This past week, the Egyptian newspaper al-Akhbar editorialized on a theme repeated periodically in the Arab press ever since US-led forces invaded Saddam Hussein’s Iraq at the start of this year. As the editorial puts it, “The US has obviously not absorbed the hard lesson it was taught in the Vietnam war.”



Referring to “55 thousand Americans... killed during combat operations...” in Vietnam, the Egyptian newspaper states, “The Bush Administration has dragged its military to a similar fate in Iraq. It is repeating the same mistakes over and over again.” The newspaper notes, “the number of troops sent were more than 500,000. Still, no victory was achieved there [in Vietnam]. ...In the end, they withdrew, burdened with defeat and heavy losses.”

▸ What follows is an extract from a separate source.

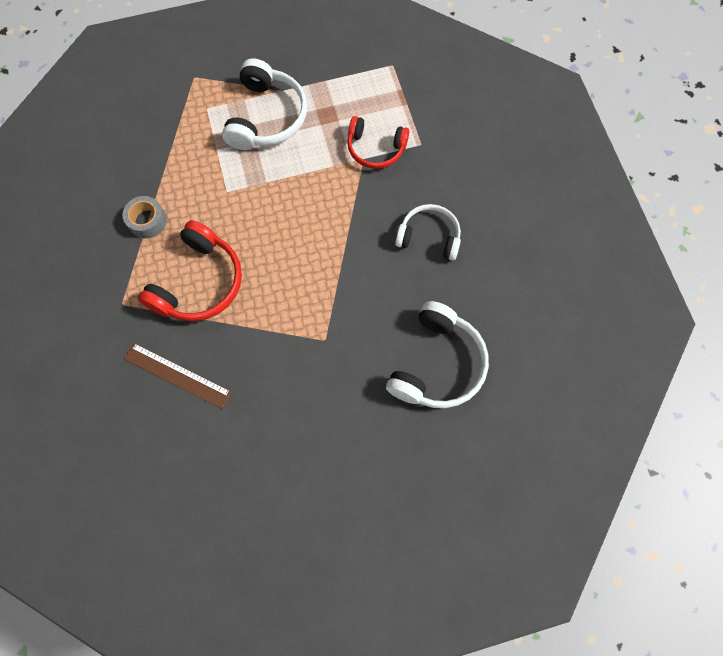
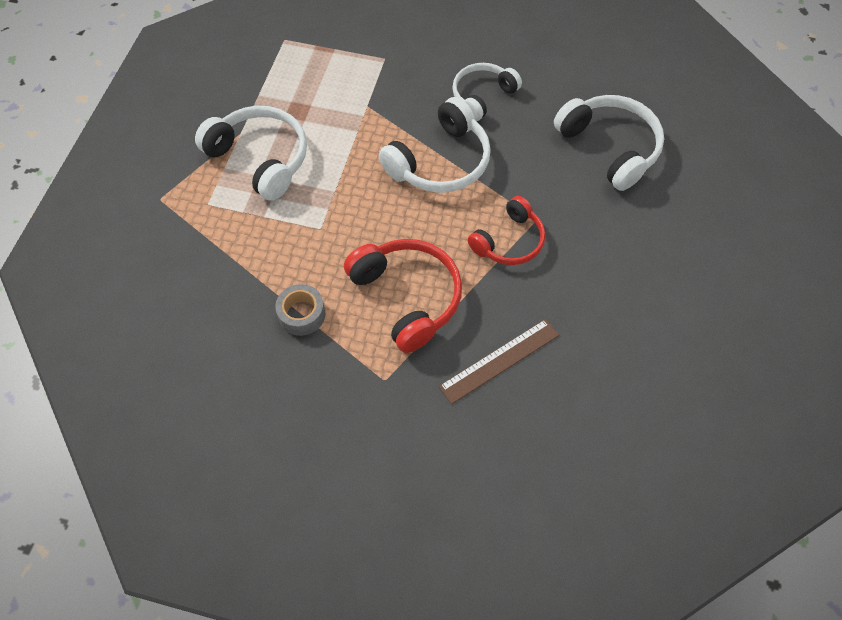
camera: 60 degrees left, 10 degrees down
red headphones [347,116,409,169] -> red headphones moved to [468,196,545,265]
none -> white headphones [379,97,491,193]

Not just the US defeat and demoralization in Vietnam will be repeated today in Iraq, according to al-Akhbar, but as in Vietnam “American soldiers were... involved in killing POWs, raping women and wiping out whole villages...” so, too, the Egyptian editors claim, “[m]any of the crimes committed by American soldiers in Vietnam are repeated now in Iraq.”



On a strategic level, as well, the Egyptian newspaper finds parallels between the US war in Vietnam and in Iraq: “In both instances partitioning was America's main goal. To achieve this, banned weapons were used, human rights violated and puppet regimes installed.”



In conclusion, al-Akhbar concludes, as have many other Arab newspaper editors and commentators, that “[i]n all probability, the US is heading towards a Vietnam-like disaster.”